Verilen metin:
30 Aralık 2014 Salı

“Rus İslamı” ve Azerbaycan - 1



Azerbaycan-Rusya ilişkilerinin en önemli boyutlarından birini jeokültürel boyutu oluşturmaktadır. Bu boyutta tarih ve etnik unsurun yanı sıra, din faktörü özel önem arz etmektedir. İki ülke arasında din faktörünün önem kazanmasının ilk nedeni 1991’den sonra uluslararası ilişkilerde din faktörünün etkisinin artması ve bu bağlamda İslam dinin de uluslararası siyasette öneminin güçlenmesidir. İkinci olarak, hem Rusya, hem de Azerbaycan`ın dini reddeden sosyalist sistemden kopmaları her iki toplumda din faktörünün sosyal ve kısmen de siyasal alanda etkisi artmıştır. Bu kapsamda Rusya`da en büyük ikinci ve Azerbaycan’da ise mutlak egemen dini inanış olan İslam faktörünün ikili ilişkilerdeki önemi güçlenmiştir.
Her iki ülke arasında ilişkilerde İslam dini etkeninin gündeme gelmesinin üçüncü ve bizce en önemli nedeni Kuzey Kafkasya`daki siyasal istikrarsızlık ve savaştı. Nitekim Rusya merkezi yönetimine karşı yürütülen Çeçen direnişinin İslami temellere dayandırılması ve bu çerçevede anılan mücadeleye Müslüman dünyasından verilen destek Kremlin yönetiminin sırf bu bağlamda bile dış politikada İslam faktörüne ciddi önem vermesini gerektirmekteydi. Bu da Rusya dış politikasında Kuzey Kafkasya ile komşu tek Müslüman devlet Azerbaycan`la ilişkilerde İslam faktörünü dikkate almasını zaruri kılmaktaydı.
Keza Azerbaycan için de, bu etken hem ülkeni Kuzey Kafkasya`ya geçiş üssü gibi kullanmak isteyen İslam referanslı direnişçiler, hem de bu nedenle ve çoğu zamanda bu faktörü bahane gibi kullanarak Azerbaycan`a baskı yapmağa çalışan Rusya etkeni nedeniyle önemliydi. Dahası Kremlin yönetiminin Çeçen direnişini yenmek için Rusya ile barışık olması anlamını taşıyan “Rus İslamı” yaratma çabalarında özellikle Çeçenistan`da önemli mesafeler alması Azerbaycan`ın bu konuya daha fazla dikkat etmesini gerektirmektedir. Bu yazıda uluslararası sistemde dinin artan rolü ışığında Rusya-Azerbaycan ilişkilerinde, özellikle Kuzey Kafkasya bağlamında İslam faktörü alınacak ve bu etkenin ikili ilişkilerde yarattığı fırsat ve riskler değerlendirilecektir.

Liste:

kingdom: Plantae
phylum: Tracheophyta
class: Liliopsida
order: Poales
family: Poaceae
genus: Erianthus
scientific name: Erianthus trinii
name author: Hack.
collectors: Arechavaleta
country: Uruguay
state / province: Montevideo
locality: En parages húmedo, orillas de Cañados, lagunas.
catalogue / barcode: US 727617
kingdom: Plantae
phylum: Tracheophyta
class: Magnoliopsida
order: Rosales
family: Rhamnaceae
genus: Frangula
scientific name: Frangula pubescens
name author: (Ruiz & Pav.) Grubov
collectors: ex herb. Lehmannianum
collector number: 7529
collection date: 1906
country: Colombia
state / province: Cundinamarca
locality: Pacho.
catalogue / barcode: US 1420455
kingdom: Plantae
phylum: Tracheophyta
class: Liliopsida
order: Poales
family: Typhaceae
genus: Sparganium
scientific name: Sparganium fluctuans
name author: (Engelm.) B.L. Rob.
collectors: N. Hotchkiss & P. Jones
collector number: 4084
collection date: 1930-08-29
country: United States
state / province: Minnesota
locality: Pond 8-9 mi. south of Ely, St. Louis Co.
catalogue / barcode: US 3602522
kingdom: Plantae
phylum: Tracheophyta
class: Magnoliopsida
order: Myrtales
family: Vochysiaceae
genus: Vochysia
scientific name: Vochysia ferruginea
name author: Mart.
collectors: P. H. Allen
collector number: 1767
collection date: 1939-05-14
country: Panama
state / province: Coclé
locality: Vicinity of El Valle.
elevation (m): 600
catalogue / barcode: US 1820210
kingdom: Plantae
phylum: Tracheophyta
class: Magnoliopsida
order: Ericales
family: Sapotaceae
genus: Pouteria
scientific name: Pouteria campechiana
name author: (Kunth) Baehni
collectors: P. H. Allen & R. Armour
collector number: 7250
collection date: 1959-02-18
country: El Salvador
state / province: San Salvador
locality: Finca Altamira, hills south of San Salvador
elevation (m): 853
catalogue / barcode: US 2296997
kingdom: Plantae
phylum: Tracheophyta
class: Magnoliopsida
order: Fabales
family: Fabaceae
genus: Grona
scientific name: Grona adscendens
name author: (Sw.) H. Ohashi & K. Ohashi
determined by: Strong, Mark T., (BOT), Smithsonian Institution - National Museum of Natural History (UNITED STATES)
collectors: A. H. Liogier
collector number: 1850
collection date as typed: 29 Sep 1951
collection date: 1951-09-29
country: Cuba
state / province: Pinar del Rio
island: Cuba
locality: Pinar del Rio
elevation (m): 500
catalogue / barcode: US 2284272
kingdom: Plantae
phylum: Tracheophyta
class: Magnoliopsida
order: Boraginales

Kısa görev 1: Verilen metne göre, Azerbaycan ile Rusya arasındaki ilişkilerde din faktörünün önem kazanmasının nedenlerini sırasıyla belirtin.
Kısa görev 2: Verilen metinde "Her iki ülke" ifadesinden "almasını zaruri kılmaktaydı." ifadesine kadar olan bölümü harfi harfine yazın.

Görev sonucu 1:
1. 1991'den sonra uluslararası ilişkilerde din faktörünün etkisinin artması ve bu bağlamda İslam dininin uluslararası siyasetteki öneminin güçlenmesi.
2. Rusya'nın ve Azerbaycan'ın dini reddeden sosyalist sistemden kopmaları.
3. Kuzey Kafkasya'daki siyasal istikrarsızlık ve savaş.

Görev sonucu 2:
Her iki ülke arasında ilişkilerde İslam dini etkeninin gündeme gelmesinin üçüncü ve bizce en önemli nedeni Kuzey Kafkasya`daki siyasal istikrarsızlık ve savaştı. Nitekim Rusya merkezi yönetimine karşı yürütülen Çeçen direnişinin İslami temellere dayandırılması ve bu çerçevede anılan mücadeleye Müslüman dünyasından verilen destek Kremlin yönetiminin sırf bu bağlamda bile dış politikada İslam faktörüne ciddi önem vermesini gerektirmekteydi. Bu da Rusya dış politikasında Kuzey Kafkasya ile komşu tek Müslüman devlet Azerbaycan`la ilişkilerde İslam faktörünü dikkate almasını zaruri kılmaktaydı.